While increased lumens per watt is the overarching goal in the new age of energy-efficient lighting applications, the intended effect—from accent lighting to ambient lighting in commercial environments—will trigger tradeoffs between CCT, CRI, R9, fixture efficacy, available beam distributions and, ultimately, cost.

For example, if exceptional color quality is the ultimate goal for the intended lighting application, one might initially consider high-CRI level LEDs. However, implementing such technology may entail costs unrelated to the project’s overall color quality goals, such as potentially more expensive dimmers and LED dimming drivers.

The aforementioned 20 to 30 percent lumen penalty incurred by the use of higher CRI LEDs may not yield enough usable lumens. As a result, the designer could tradeoff by lowering his or her CRI requirement for the LEDs in return for more delivered lumens. In fact, the lower CRI LED may still yield more than adequate color quality for the application, especially if it has a good R9. Another possible tradeoff would be to utilize 80-plus CRI LED products for all the ambient lighting to lower the space’s overall watts-per-ft2 and then deploy more cost-effective, yet exceptional color rendering, low-voltage MR16 or ceramic metal halide solutions for color-sensitive areas.

Full Color Quality: Next Steps 

Manufacturers must discover the balance between energy efficiency and color quality in order for emerging technologies such as LEDs to improve. This is a goal that can be sooner and more effectively realized if current light sources are ranked by a standard, yet accurate, color metric as well as lumens per watt.

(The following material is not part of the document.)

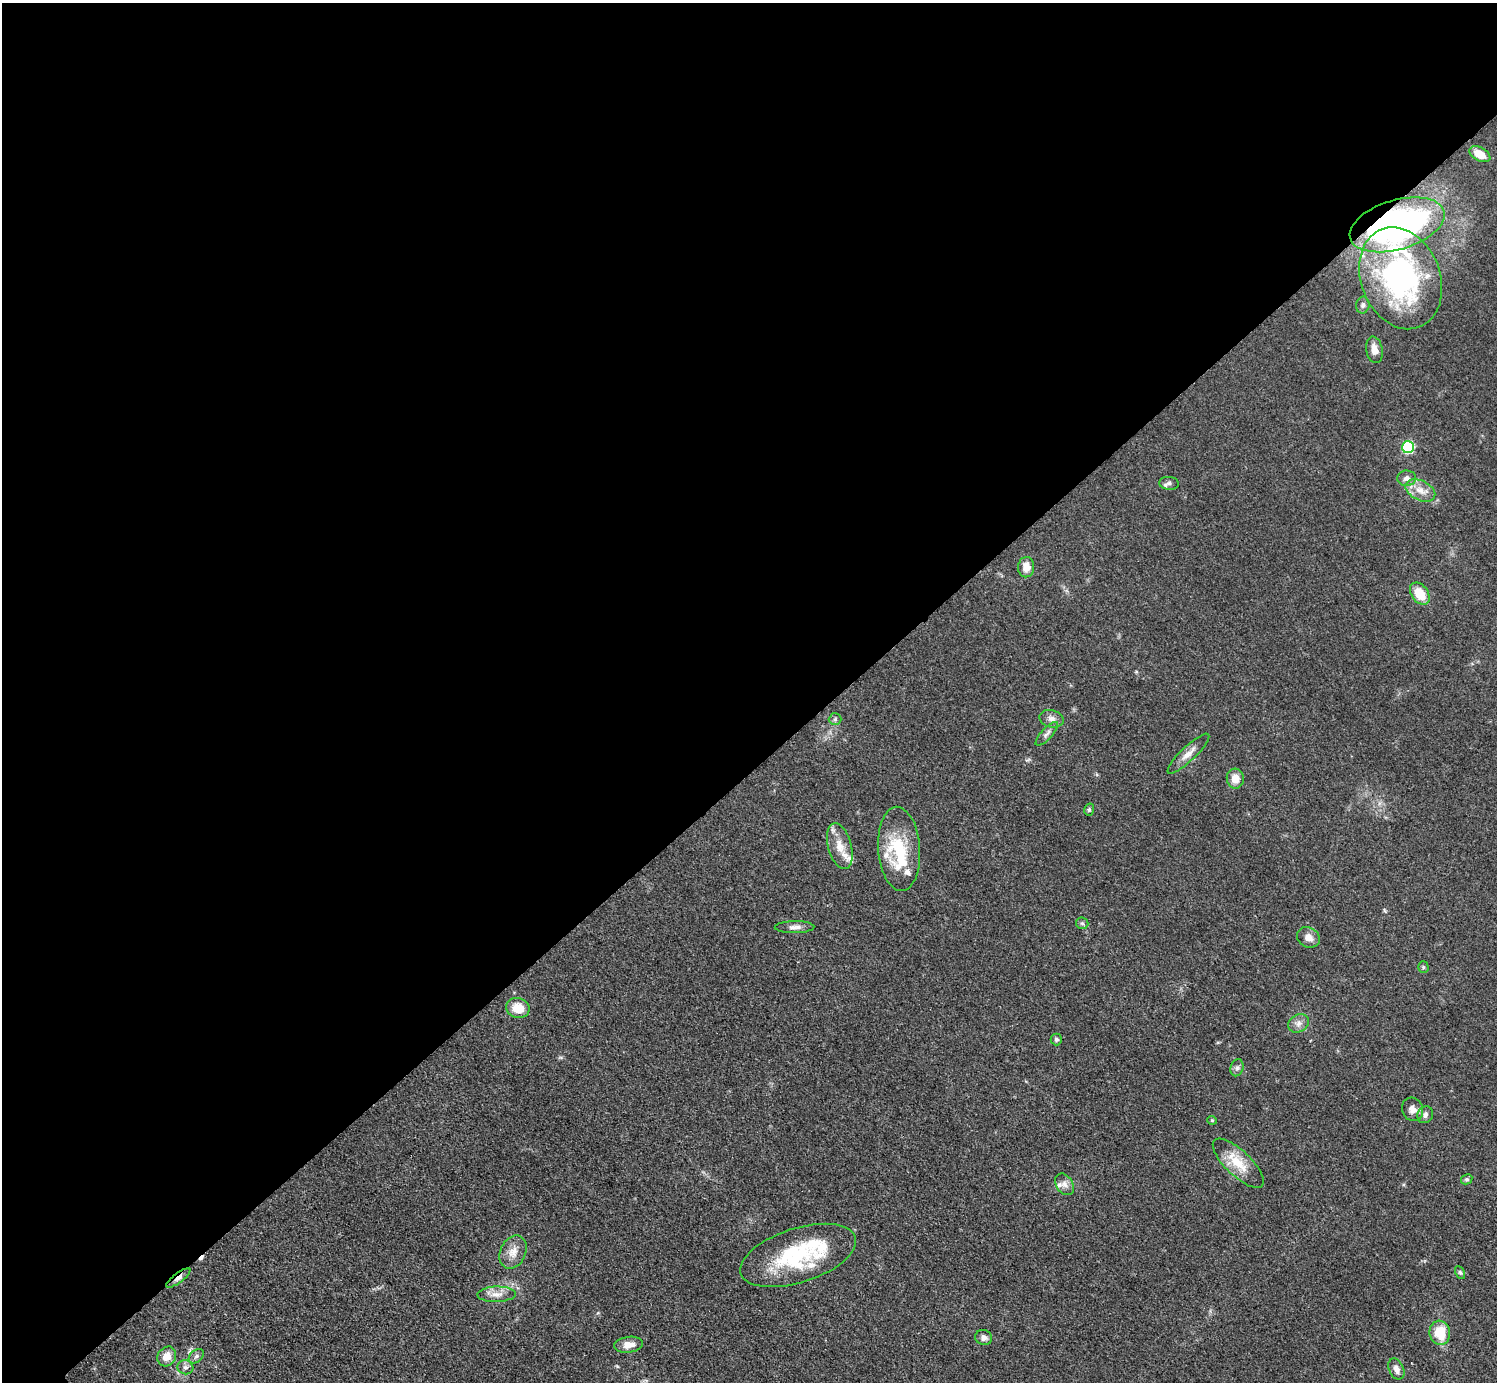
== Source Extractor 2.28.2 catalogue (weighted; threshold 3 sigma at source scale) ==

The metric gaining the most traction within the industry is the National Institute of Standards and Technology’s Color Quality Scale (CQS), which was created to better address the shortcomings of CRI to describe the color quality of white light. The CQS implements a scale of 15 higher chroma colors as opposed to CRI’s eight-color scale.

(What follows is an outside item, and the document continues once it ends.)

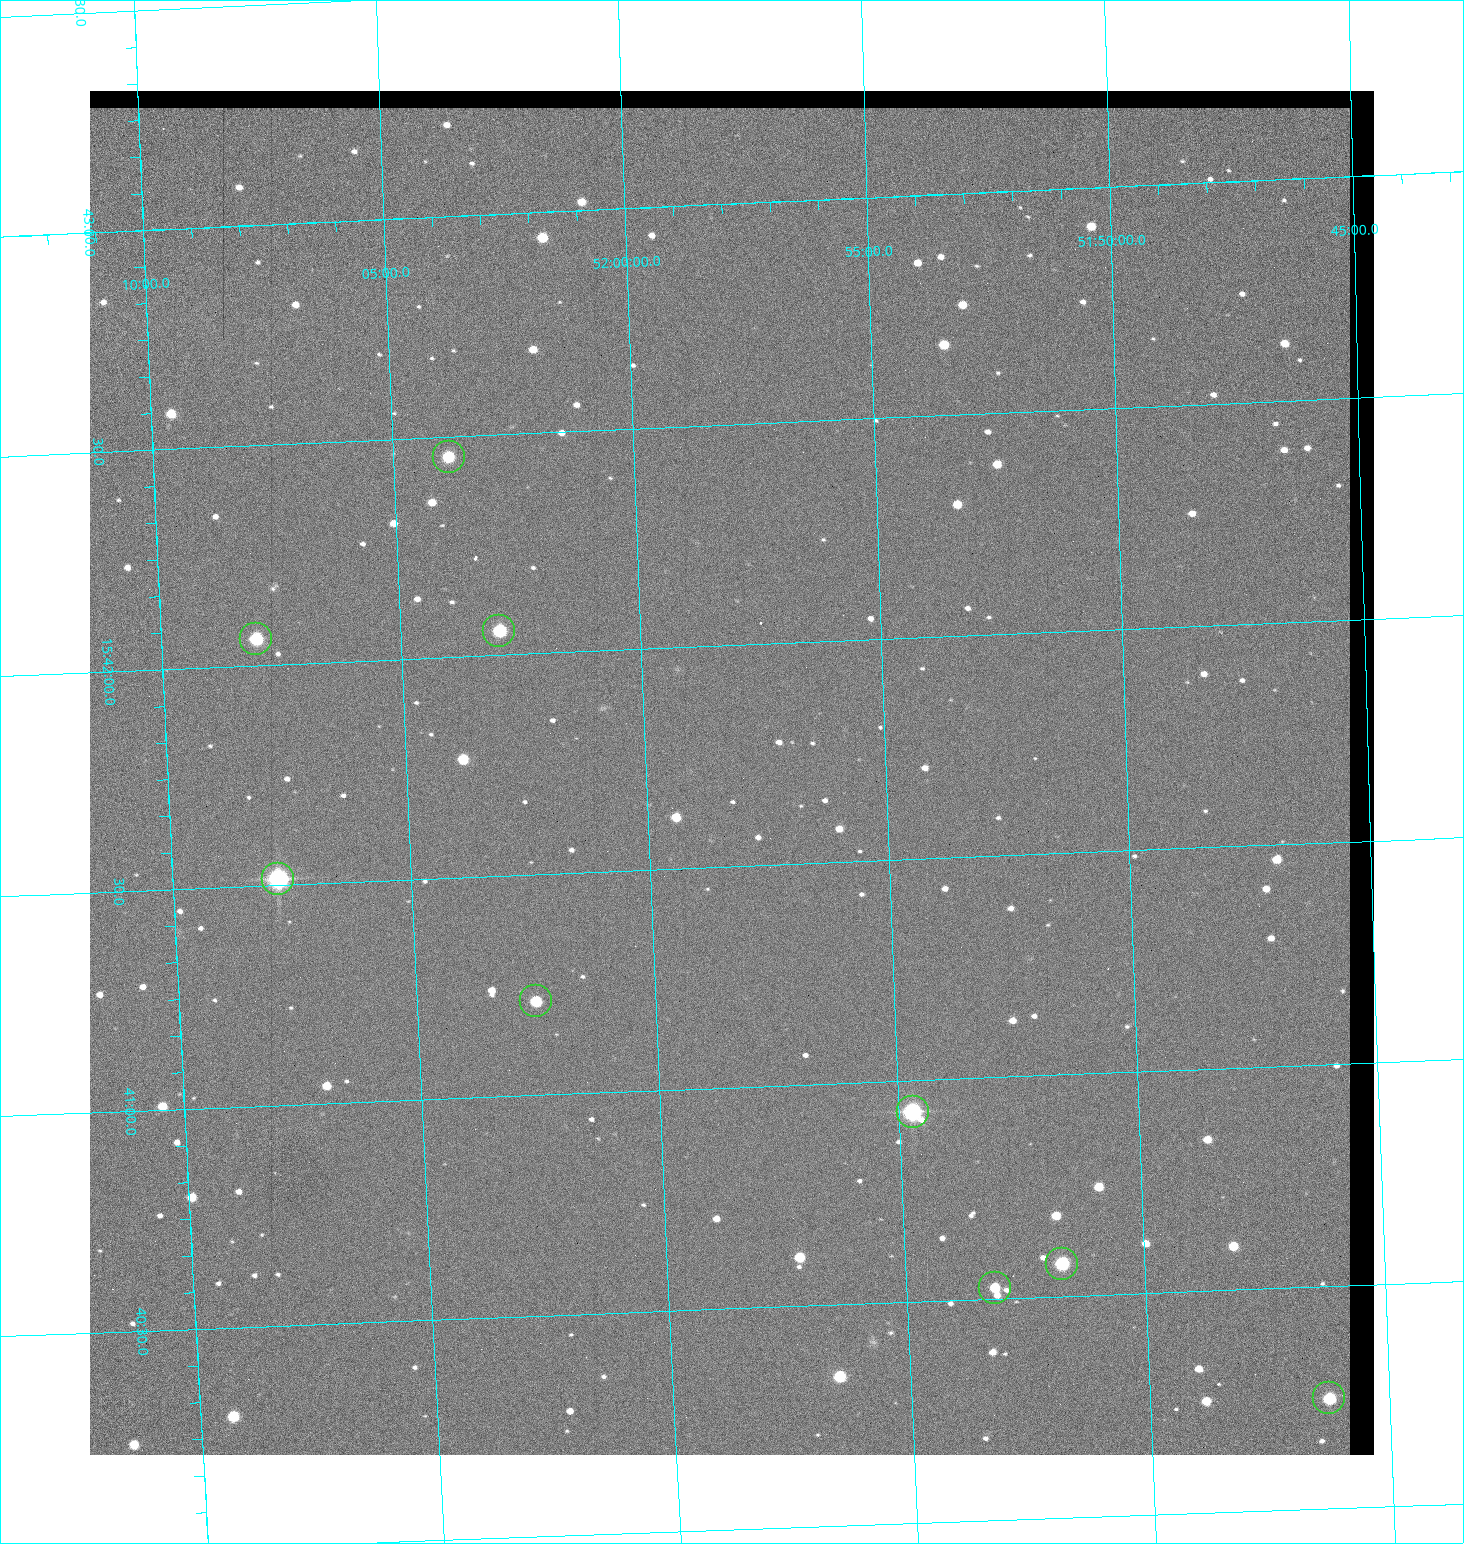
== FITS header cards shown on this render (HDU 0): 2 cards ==
NAXIS1  =                 1284 / length of data axis 1
NAXIS2  =                 1364 / length of data axis 2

Until CQS or an alternative solution is adopted to resolve the color quality metric issue, however, subjectivity in the LED lighting product evaluation process will still play a significant part. That said, to ensure apples-to-apples comparisons between manufacturers, the following criteria should be considered collectively, with technological tradeoffs additionally considered depending upon the application:

• Source efficacy (lumens per watt): Performance of the module or LED array • Delivered efficacy (lumens per watt): “True” LM-79 fixture performance (not just a reference to the module/array LPW)

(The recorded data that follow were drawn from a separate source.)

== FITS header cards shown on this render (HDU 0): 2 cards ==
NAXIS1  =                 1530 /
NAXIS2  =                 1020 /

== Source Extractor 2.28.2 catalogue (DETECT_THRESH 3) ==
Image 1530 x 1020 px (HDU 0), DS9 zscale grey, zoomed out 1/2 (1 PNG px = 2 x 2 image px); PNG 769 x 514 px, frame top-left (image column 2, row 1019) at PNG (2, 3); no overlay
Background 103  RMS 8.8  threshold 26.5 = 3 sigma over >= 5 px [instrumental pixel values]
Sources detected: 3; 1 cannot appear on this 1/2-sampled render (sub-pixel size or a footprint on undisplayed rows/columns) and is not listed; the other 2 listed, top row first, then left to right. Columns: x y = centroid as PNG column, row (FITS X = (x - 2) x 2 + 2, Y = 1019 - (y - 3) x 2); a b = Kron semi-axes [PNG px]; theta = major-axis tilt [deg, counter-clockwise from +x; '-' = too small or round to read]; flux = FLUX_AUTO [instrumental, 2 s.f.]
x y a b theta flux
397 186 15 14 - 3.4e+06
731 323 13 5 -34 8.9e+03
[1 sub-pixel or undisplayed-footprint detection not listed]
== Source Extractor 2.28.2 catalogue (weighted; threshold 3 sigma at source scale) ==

• CCT (Correlated Color Temperature): The cooler the LED CCTs, the higher the efficacy, so the color temperature at which LM-79 data is derived is a critical point of consideration when making sure that a fair comparison is taking place

• Fixture-to-Fixture Color Consistency: A good metric for determining this with LED is to refer to Standard Deviation of Color Matching (SDCM) data, which is also commonly referred to as “MacAdam Ellipses” named after light and color studies conducted by David Lewis MacAdam. Those studies concluded that the average human eye’s color discrimination threshold is approximately three times the standard deviation (SDCM) for a specific chromaticity value.

  • Therefore, a target value for extremely color sensitive applications would be between < 3 SDCM (3-step MacAdam) initially and then potentially ranging up to 5 SDCM sustained over lifetime to L70
  • For less color sensitive applications such as ambient lighting, an initial range from 5 to 7 SDCM (5 to 7-step MacAdam) may prove acceptable.

• CRI

• R9

As warm-white LEDs become more powerful and efficacious, remote and local phosphor LED approaches become more refined, and as other SSL technologies emerge, manufacturers will be able to create mainstream lighting solutions that feature both energy efficiency and color quality, without as much of a technological tradeoff as we are seeing today. The key is to define as an industry what the color quality standard metric should be and capture its effect to eliminate confusion.

After all, every bright idea to evolve lighting technology and meet consistent color quality not only improves lighting professionals’ outlook, but directly impacts the perspective and health of individuals who work and live under these light sources.

NOTE: This article was originally submitted by USAI Lighting to LD+A Magazine in 2011.